**Extracted text**

BEGIN

Archive for March, 2011

White is Right

March 31, 2011

I’ve decided to try more white wines this year, opening myself up recently to the pleasures of unfamiliar grapes transplanted from France’s esteemed Rhone Valley.

The annual Rhone Rangers tasting event, held this past weekend at Fort Mason in San Francisco, featured a wide range of these white wines. Unlike the more common chardonnay and sauvignon blanc or riesling, these wines are made from grapes like grenache blanc, roussanne, marsanne, and viognier.

Sometimes they are bottled separately but often the producers will make a blend of two, three or even all four grapes together.

Try This at Home!

If you like chardonnay and sauvignon blanc, then you should experiment with these wines. You might find something that tastes great, like I did.

Take viognier. I’d mostly encountered somewhat wimpy versions of this wine in the past, but maybe I was drinking the wrong labels.

I found a lot to like at the Rhone Rangers gathering. My two favorites were:

Curtis

Curtis Winery’s address is in Buellton. It’s viognier is grown in Santa Barbara County and in 2009 things came together very nicely.

END

**Data segment**
BEGIN

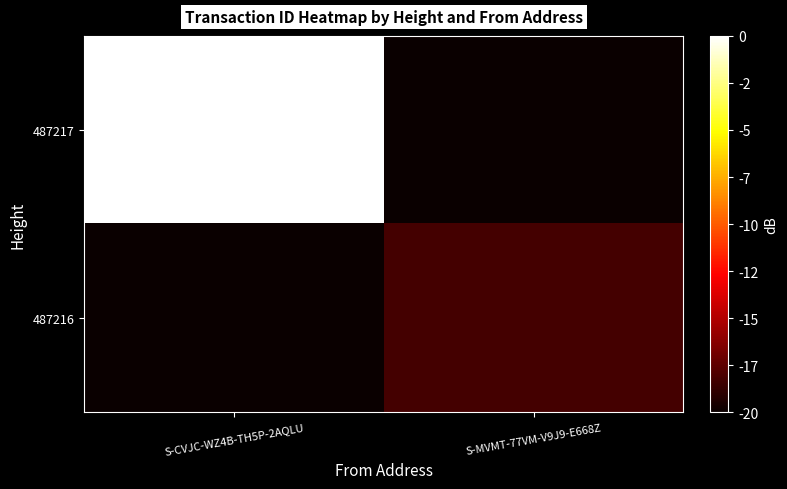

Which series has the largest total across all categories?

487217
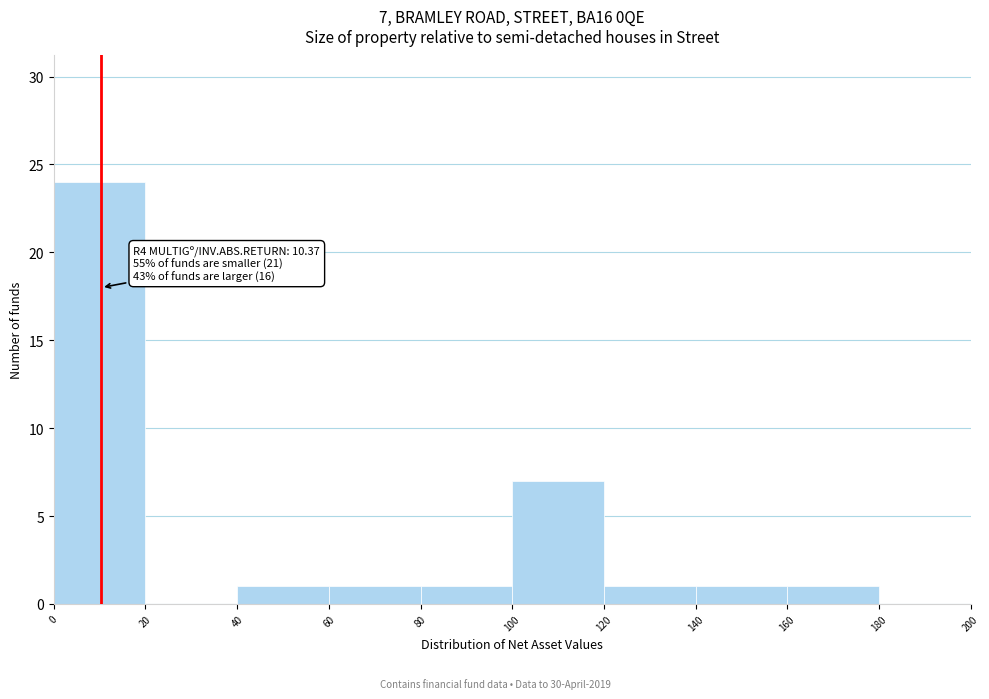

Over which range of the x-axis is the bar tallest?

0 to 20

END

**Aim of the task**
Reproduce the entire post about Rhone white wines word for word.

**Exercise solution**
Archive for March, 2011

White is Right

March 31, 2011

I’ve decided to try more white wines this year, opening myself up recently to the pleasures of unfamiliar grapes transplanted from France’s esteemed Rhone Valley.

The annual Rhone Rangers tasting event, held this past weekend at Fort Mason in San Francisco, featured a wide range of these white wines. Unlike the more common chardonnay and sauvignon blanc or riesling, these wines are made from grapes like grenache blanc, roussanne, marsanne, and viognier.

Sometimes they are bottled separately but often the producers will make a blend of two, three or even all four grapes together.

Try This at Home!

If you like chardonnay and sauvignon blanc, then you should experiment with these wines. You might find something that tastes great, like I did.

Take viognier. I’d mostly encountered somewhat wimpy versions of this wine in the past, but maybe I was drinking the wrong labels.

I found a lot to like at the Rhone Rangers gathering. My two favorites were:

Curtis

Curtis Winery’s address is in Buellton. It’s viognier is grown in Santa Barbara County and in 2009 things came together very nicely.